TRY IT: Return the data that follows exactly, with each line intact.

RECORDS PROVIDED:
== Segment start ==

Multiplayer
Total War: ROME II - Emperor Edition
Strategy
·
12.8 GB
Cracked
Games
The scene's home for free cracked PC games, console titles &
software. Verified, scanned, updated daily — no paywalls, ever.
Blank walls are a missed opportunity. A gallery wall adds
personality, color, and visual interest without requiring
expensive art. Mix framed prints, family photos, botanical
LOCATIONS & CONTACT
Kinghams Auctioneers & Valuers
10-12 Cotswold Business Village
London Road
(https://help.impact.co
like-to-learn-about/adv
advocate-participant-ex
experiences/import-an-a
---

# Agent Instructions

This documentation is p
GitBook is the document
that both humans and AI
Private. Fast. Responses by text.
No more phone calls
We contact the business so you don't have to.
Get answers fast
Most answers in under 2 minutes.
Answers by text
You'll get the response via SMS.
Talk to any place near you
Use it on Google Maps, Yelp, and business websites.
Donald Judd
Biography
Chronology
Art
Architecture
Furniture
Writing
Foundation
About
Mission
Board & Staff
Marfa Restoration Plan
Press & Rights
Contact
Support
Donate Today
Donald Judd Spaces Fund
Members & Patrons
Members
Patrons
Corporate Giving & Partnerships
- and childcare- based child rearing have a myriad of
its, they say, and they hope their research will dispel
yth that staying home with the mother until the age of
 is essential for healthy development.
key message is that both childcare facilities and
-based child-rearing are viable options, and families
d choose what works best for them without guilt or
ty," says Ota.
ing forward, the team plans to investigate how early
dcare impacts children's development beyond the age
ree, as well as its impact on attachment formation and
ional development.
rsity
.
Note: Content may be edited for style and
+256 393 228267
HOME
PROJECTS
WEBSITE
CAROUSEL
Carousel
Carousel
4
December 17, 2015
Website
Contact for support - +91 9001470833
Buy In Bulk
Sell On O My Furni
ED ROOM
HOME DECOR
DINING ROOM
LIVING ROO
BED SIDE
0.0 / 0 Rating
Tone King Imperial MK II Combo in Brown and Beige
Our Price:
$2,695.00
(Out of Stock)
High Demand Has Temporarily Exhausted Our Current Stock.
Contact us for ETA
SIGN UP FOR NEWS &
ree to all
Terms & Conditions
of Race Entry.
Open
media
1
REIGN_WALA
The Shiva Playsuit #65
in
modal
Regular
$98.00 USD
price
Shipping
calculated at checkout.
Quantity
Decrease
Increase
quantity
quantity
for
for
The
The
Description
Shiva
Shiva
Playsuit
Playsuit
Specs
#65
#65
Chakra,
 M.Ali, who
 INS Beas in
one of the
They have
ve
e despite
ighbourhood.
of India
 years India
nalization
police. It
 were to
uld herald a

== Segment end ==

WRITTEN RESPONSE:
Multiplayer
Total War: ROME II - Emperor Edition
Strategy
·
12.8 GB
Cracked
Games
The scene's home for free cracked PC games, console titles &
software. Verified, scanned, updated daily — no paywalls, ever.
Blank walls are a missed opportunity. A gallery wall adds
personality, color, and visual interest without requiring
expensive art. Mix framed prints, family photos, botanical
LOCATIONS & CONTACT
Kinghams Auctioneers & Valuers
10-12 Cotswold Business Village
London Road
(https://help.impact.co
like-to-learn-about/adv
advocate-participant-ex
experiences/import-an-a
---

# Agent Instructions

This documentation is p
GitBook is the document
that both humans and AI
Private. Fast. Responses by text.
No more phone calls
We contact the business so you don't have to.
Get answers fast
Most answers in under 2 minutes.
Answers by text
You'll get the response via SMS.
Talk to any place near you
Use it on Google Maps, Yelp, and business websites.
Donald Judd
Biography
Chronology
Art
Architecture
Furniture
Writing
Foundation
About
Mission
Board & Staff
Marfa Restoration Plan
Press & Rights
Contact
Support
Donate Today
Donald Judd Spaces Fund
Members & Patrons
Members
Patrons
Corporate Giving & Partnerships
- and childcare- based child rearing have a myriad of
its, they say, and they hope their research will dispel
yth that staying home with the mother until the age of
 is essential for healthy development.
key message is that both childcare facilities and
-based child-rearing are viable options, and families
d choose what works best for them without guilt or
ty," says Ota.
ing forward, the team plans to investigate how early
dcare impacts children's development beyond the age
ree, as well as its impact on attachment formation and
ional development.
rsity
.
Note: Content may be edited for style and
+256 393 228267
HOME
PROJECTS
WEBSITE
CAROUSEL
Carousel
Carousel
4
December 17, 2015
Website
Contact for support - +91 9001470833
Buy In Bulk
Sell On O My Furni
ED ROOM
HOME DECOR
DINING ROOM
LIVING ROO
BED SIDE
0.0 / 0 Rating
Tone King Imperial MK II Combo in Brown and Beige
Our Price:
$2,695.00
(Out of Stock)
High Demand Has Temporarily Exhausted Our Current Stock.
Contact us for ETA
SIGN UP FOR NEWS &
ree to all
Terms & Conditions
of Race Entry.
Open
media
1
REIGN_WALA
The Shiva Playsuit #65
in
modal
Regular
$98.00 USD
price
Shipping
calculated at checkout.
Quantity
Decrease
Increase
quantity
quantity
for
for
The
The
Description
Shiva
Shiva
Playsuit
Playsuit
Specs
#65
#65
Chakra,
 M.Ali, who
 INS Beas in
one of the
They have
ve
e despite
ighbourhood.
of India
 years India
nalization
police. It
 were to
uld herald a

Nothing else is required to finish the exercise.